In the below you will not find scientific facts or debates as to whether teenagers have power. You also will not find prophecies about the future. Lastly, you will not find any black-and-white distinctions between the meanings of “hope” and “action.”
No, this is simply one man’s declaration that the parents of youth-who-skip-school-March-15th-in-order-to-attend-the-Youth-Climate-Strike-rally must join their offspring at the rallies. Parents, you must join your children. Do it. (H- is only 8, so this plan isn’t for me. But you can be sure I’d execute it flawlessly if she was going.)
It strikes me as more than likely that many parents might not know their kids’ intentions regarding such things, so your first step is to ask them if they’re going. If you are lucky enough to have a child who asks if they can go, say, “Sure.”
Next, tonight or tomorrow night, here’s what you do. You make a sign. On this sign, write, “My daughter, my son, I love you. Come home.” Of course, when it comes to rally signs, the BIGGER and BOLDER the lettering, the better. So try, “MY DAUGHTER, MY SON, I LOVE YOU. COME HOME.” Yep, that’s better.
Then, whether you drive with them, drop them off, whether you walk, bus, bike, or have separate travel arrangements entirely, take off from your job and go to the rally. Here is the map.
Here’s where it gets tricky, but I trust you’ll sense the proper course of action. Position yourself so as to be seen by as many people as possible, and root yourself there. Now hold up your sign.
Clarification: It is imperative that you do not write your child’s name on the sign. You have a small window of opportunity here. Don’t waste it. There’s a physicality to “parenting” that most of you miss. Make your son(s) or daughter(s) incline their neck to find you.
When they do find you, hug them tightly–as tight as you can.

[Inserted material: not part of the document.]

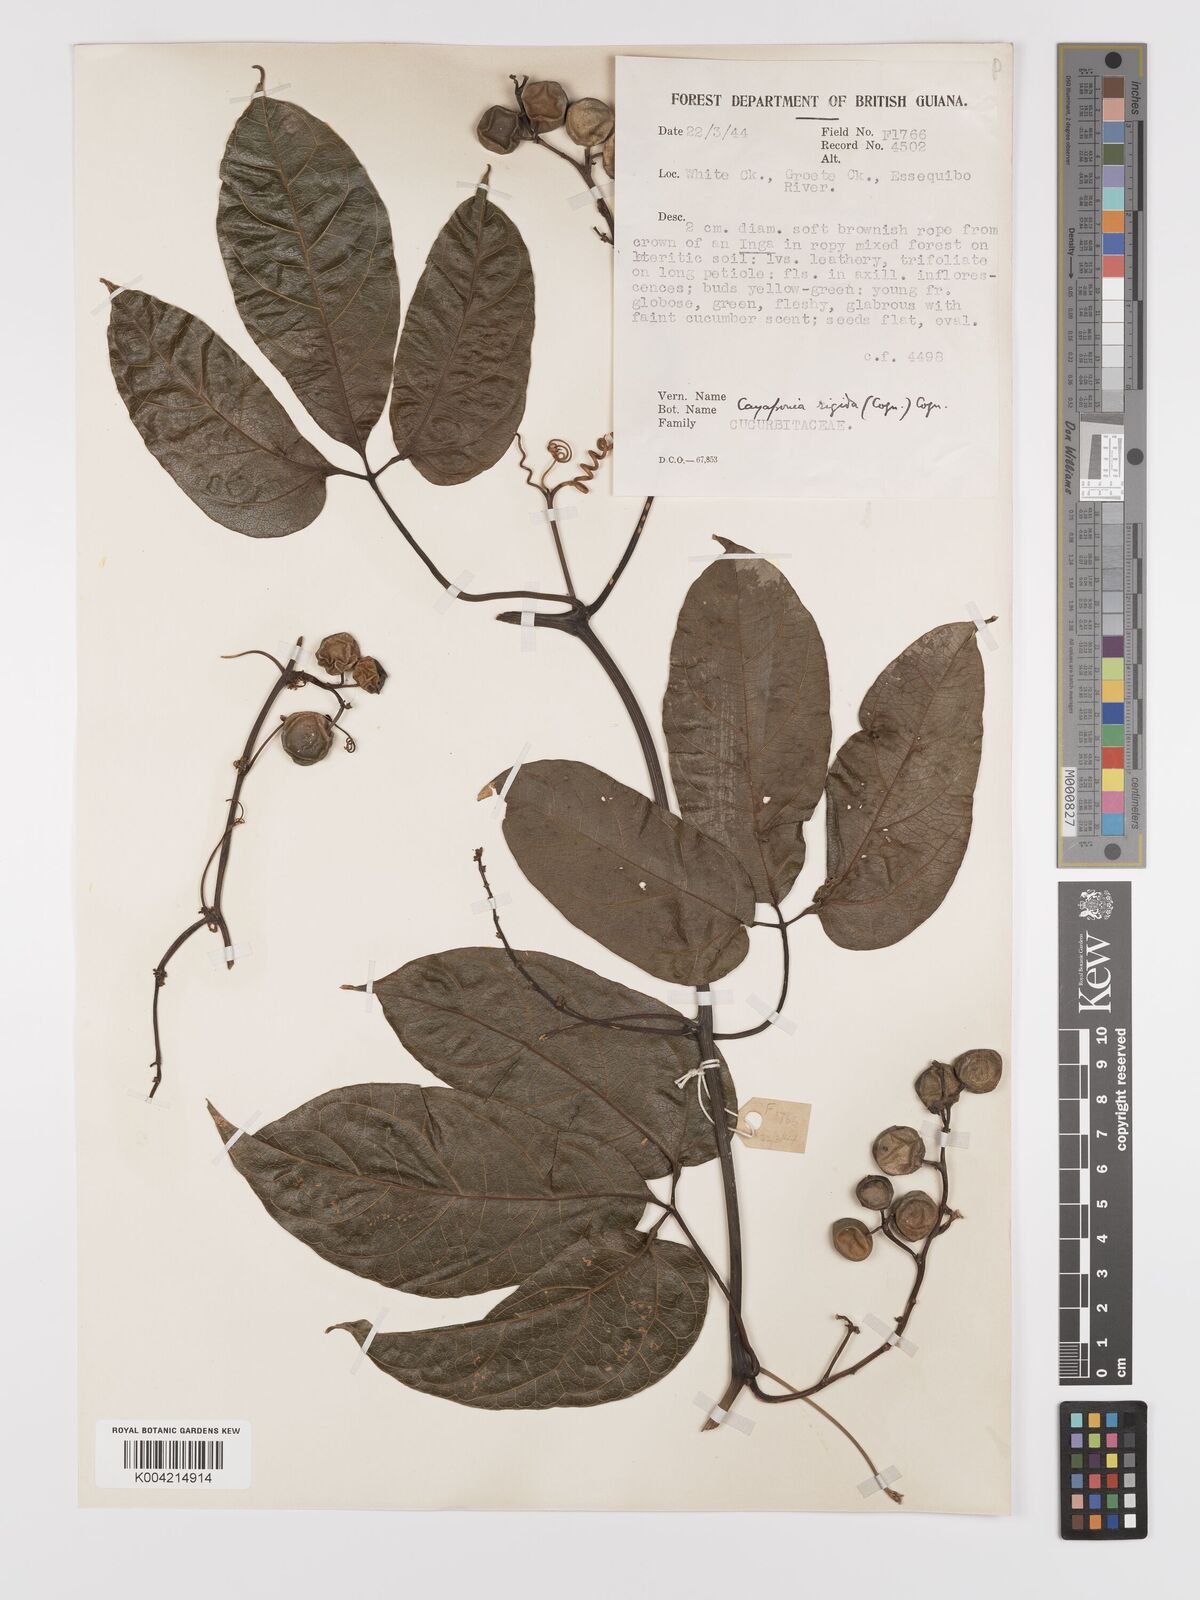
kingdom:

At home, it’s time for baby steps. I do not believe in trying something new like “conversation” at this point. Instead, read to them. Pick one of your favorite books. Tell them why you like it. Then begin to read the book aloud to them. Maybe just the first chapter, maybe more. No earbuds, no phone, no tablet, no youtubers, no nothin’. Beseech them to just sit in the same room for a while and listen.
Hopefully your reading voice isn’t too out of practice and hopefully you like good books.
But, then, I know you do. Good luck.
Wonderful post. Parents need to be informed of the garbage their children are being fed about this issue in school!